Nikky Finney, and other things I should have told you
0 Comments Published September 19th, 2007 in ,
Went last night to see Nikky Finney read at the Smith Poetry Center. I know! I should have posted before I went, in case you wanted to go too. But don’t worry, you can click here to see the rest of the schedule.
Finney’s work is quite nice; always engaging in its visuality, and completely absorbing at its best. Finney’s poems write her experiences of the world into images. As my friend said after the reading, I can’t wait to see her film. Because if she isn’t working on one, she should be!
I’ve put a few images of books by Nikky Finney at the end of this post, including the Cave Canem anthology; just click one of the images to see all of her titles. (Thankfully she is in print; you really should pick one up.) And following is her bio from the Smith College web site.
Speaking of events I should have mentioned beforehand, last Friday I went to see Peter Simatei (whom I am co-hosting with Katwiwa Mule from Smith) and the other fellows in the African Scholars Program. All of the scholars are doing pretty exciting stuff: Peter and Afis Ayinde Oladosu are both doing literary projects, with Peter looking at literature and the East Indian Diaspora in East Africa, and Afis working on nationalism in Sudanese literature. Imani Sanga, meanwhile, is an ethnomusicologist, working on popular church music in Tanzania, particularly Dar es Salaam.
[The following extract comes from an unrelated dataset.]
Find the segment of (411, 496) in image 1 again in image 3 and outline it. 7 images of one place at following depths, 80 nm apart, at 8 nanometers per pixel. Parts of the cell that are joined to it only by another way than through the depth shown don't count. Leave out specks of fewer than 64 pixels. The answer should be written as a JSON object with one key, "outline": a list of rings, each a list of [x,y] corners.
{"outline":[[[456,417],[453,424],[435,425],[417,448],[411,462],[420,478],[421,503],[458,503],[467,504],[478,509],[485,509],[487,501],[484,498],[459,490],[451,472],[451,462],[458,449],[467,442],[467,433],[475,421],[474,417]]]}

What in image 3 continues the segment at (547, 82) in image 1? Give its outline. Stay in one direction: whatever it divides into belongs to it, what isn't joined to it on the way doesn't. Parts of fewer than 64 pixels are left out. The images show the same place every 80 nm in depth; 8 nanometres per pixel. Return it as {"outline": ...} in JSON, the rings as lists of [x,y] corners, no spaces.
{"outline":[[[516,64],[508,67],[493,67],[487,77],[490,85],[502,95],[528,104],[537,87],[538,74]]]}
“NIKKY FINNEY’s poems provide glimpses into the human adventures of birth, death, family, violence, sexuality, and relationship, exploring the soul of human community. They point out the constants we share and appeal for more compassion, reaching from the personal into the collective with equal measures of love and rage. Writes Walter Mosely, “She has flung me into an afterbirth of stars and made my stiff bones as loose as jelly.” Author of four books, most recently The World is Round, Finney is a founding member of the Affrilachian Poets, a group of Appalachian writers of African descent. Professor of Creative Writing at the University of Kentucky, she is this year’s Grace Hazard Conkling Writer-in-Residence at Smith College.”